Document extract:
+ + + + + + +
Walla Walla East is a census-designated place (CDP) in Walla Walla County, Washington, United States. The population was 1,672 at the 2010 census.

Geography
Walla Walla East is located at  (46.058877, -118.305585).

According to the United States Census Bureau, the CDP has a total area of 1.7 square miles (4.4 km2), of which, 1.7 square miles (4.4 km2) of it is land and 0.04 square miles (0.1 km2) of it (1.18%) is water.

Demographics
As of the census of 2000, there were 2,479 people, 947 households, and 725 families residing in the CDP. The population density was 1,474.2 people per square mile (569.7/km2). There were 987 housing units at an average density of 586.9/sq mi (226.8/km2). The racial makeup of the CDP was 92.54% White, 0.28% African American, 0.85% Native American, 0.65% Asian, 0.12% Pacific Islander, 3.03% from other races, and 2.54% from two or more races. Hispanic or Latino of any race were 6.29% of the population.

There were 947 households, out of which 32.7% had children under the age of 18 living with them, 66.8% were married couples living together, 6.9% had a female householder with no husband present, and 23.4% were non-families. 19.4% of all households were made up of individuals, and 10.3% had someone living alone who was 65 years of age or older. The average household size was 2.58 and the average family size was 2.95.
+ + + + + + +
Recorded information:
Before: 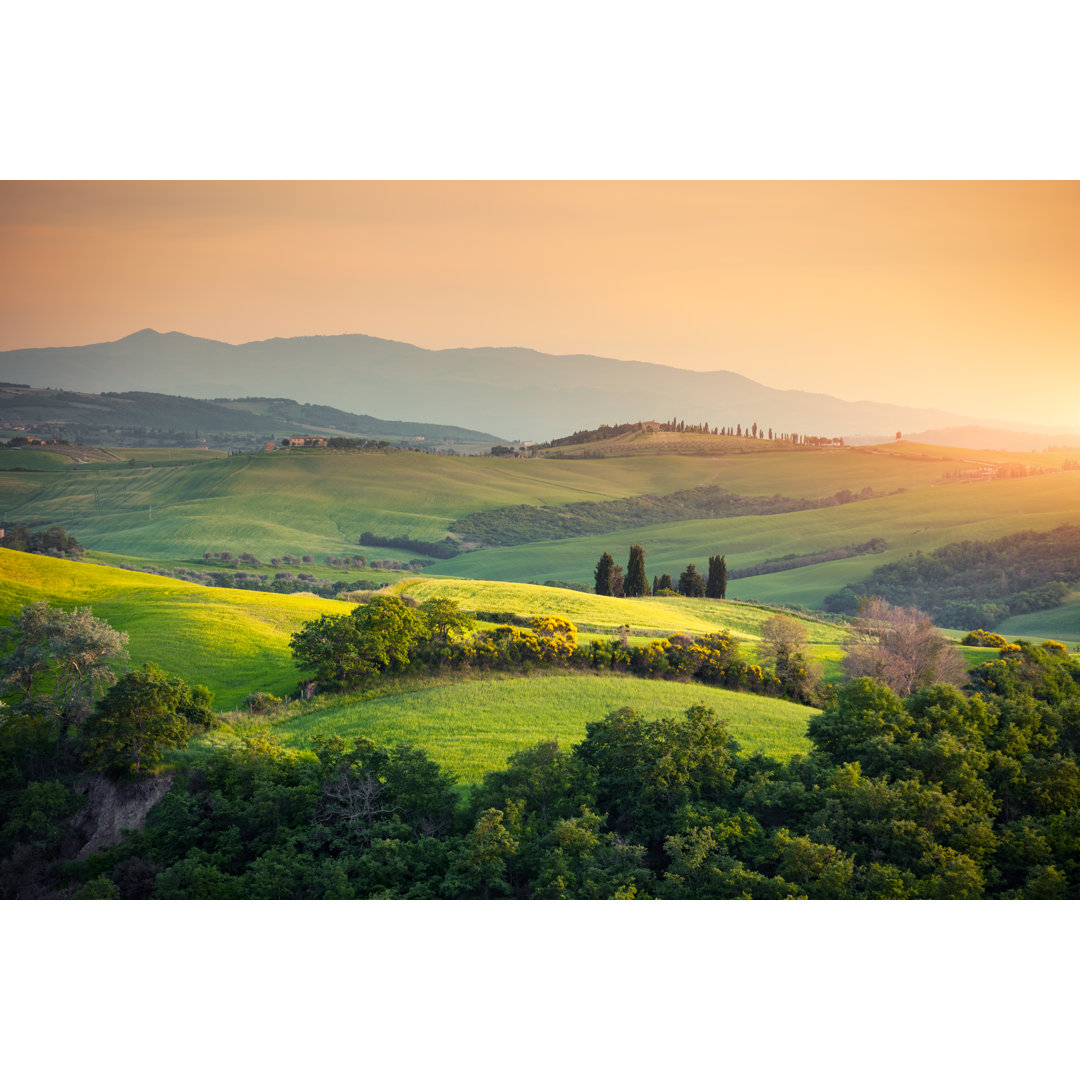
+ + + + + + +
Work to complete:
1/ Copy the Walla Walla East article word for word from "Walla Walla East is a" to "(1.18%) is water.".
2/ Please continue the Walla Walla East article from its last sentence.

Answers to each task:
1/
Walla Walla East is a census-designated place (CDP) in Walla Walla County, Washington, United States. The population was 1,672 at the 2010 census.

Geography
Walla Walla East is located at  (46.058877, -118.305585).

According to the United States Census Bureau, the CDP has a total area of 1.7 square miles (4.4 km2), of which, 1.7 square miles (4.4 km2) of it is land and 0.04 square miles (0.1 km2) of it (1.18%) is water.

2/
In the CDP, the age distribution of the population shows 24.4% under the age of 18, 5.9% from 18 to 24, 25.3% from 25 to 44, 26.6% from 45 to 64, and 17.8% who were 65 years of age or older. The median age was 42 years. For every 100 females, there were 98.0 males. For every 100 females age 18 and over, there were 93.7 males.

The median income for a household in the CDP was $49,844, and the median income for a family was $54,107. Males had a median income of $37,462 versus $25,592 for females. The per capita income for the CDP was $22,709. About 4.6% of families and 8.1% of the population were below the poverty line, including 6.7% of those under age 18 and 2.6% of those age 65 or over.